E afinal, o que é acertar? É o sucesso? Mas sucesso é tudo, todo o resultado atingido é um sucesso. Não ganhar em primeiro lugar é fracasso? Bem, a mim parece que inventamos um sistema de tortura e estresse quando colocamos elementos da vida em disputa. Porque a vida é uma história com fim previsto e certo. Morrer é certo. Certíssimo. E tem tantos caminhos possíveis para chegar lá que as escolhas confundem um indivíduo, imagine se ele está indo acompanhado e ambos tenham que decidir juntos o traçado.

Definitivamente, para mim, o pior de um relacionamento é quando existe um medo – explícito ou implícito – de errar. E fica aquele jogo de empurra-empurra, deixa-que-eu-deixo, e tudo mais. Talvez por isso o amor de amigo não seja problemático: na relação de amizade existe a cumplicidade, mas não a sensação de que, se o outro errar, vai levar você junto. Você não quer ver seu amigo mal e, ainda assim, aceita nele o direito de fazer o que quiser, e de que, muitas das vezes, ele vai bater com a cara no muro. Você reconhece a individualidade dele. No amor afetivo é muito fácil ultrapassar esses limites e se entender como uma unidade. De almas gêmeas a irmãos siameses. E a dor.

Uma coisa eu aprendi: a dor é um erro. E se estiver doendo muito, tenho que mudar, se quiser que pare de doer. Essa é uma decisão minha e de mais ninguém. Não é o carro que está indo na minha frente que tem que aumentar a velocidade, sou eu que tenho que acelerar e sair de trás – se tiver motor. Se não tiver, não adiantará brigar.

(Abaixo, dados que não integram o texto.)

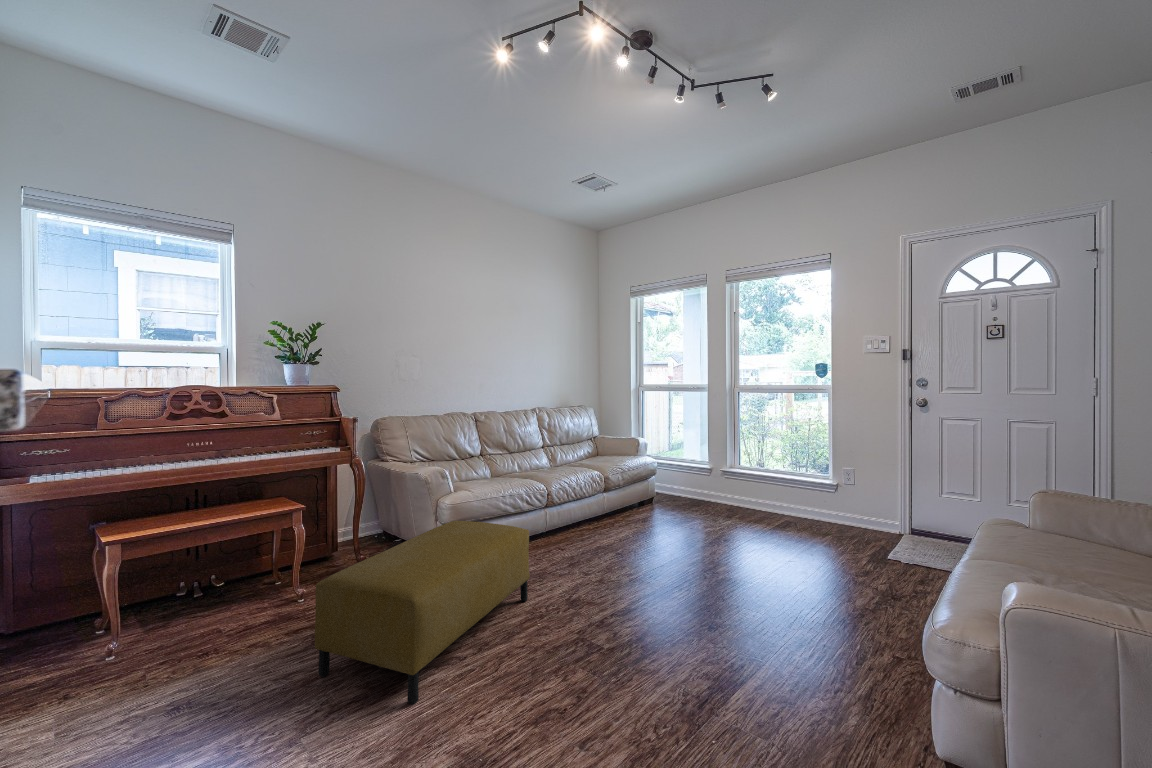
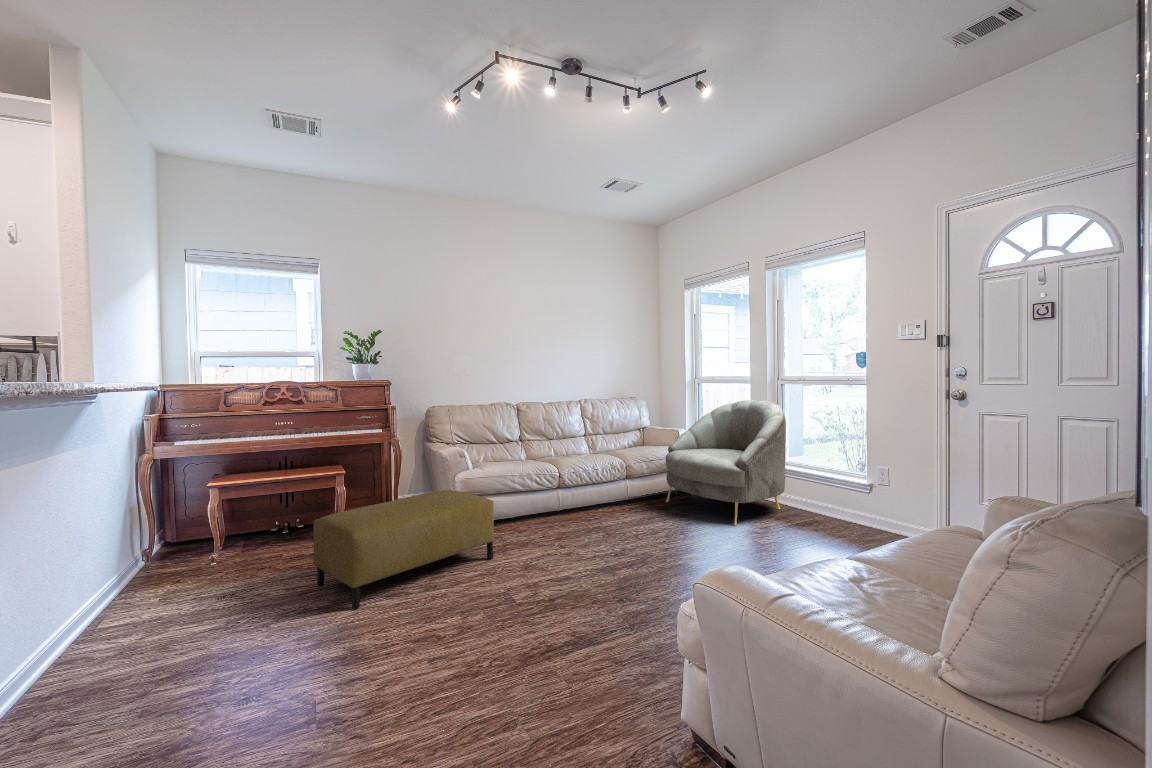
armchair: none [638,408,757,531] -> present [666,400,786,526]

Sim. Estar só não é uma solução, é apenas um passo. Nunca vou desistir de me relacionar com alguém, e eu ia dizer com alguém em especial, mas no final, todas as pessoas que você escolhe para se relacionar são especiais (exceto para os cínicos). Porque, sendo a vida boa na essência, quero compartilhar isso com outra pessoa.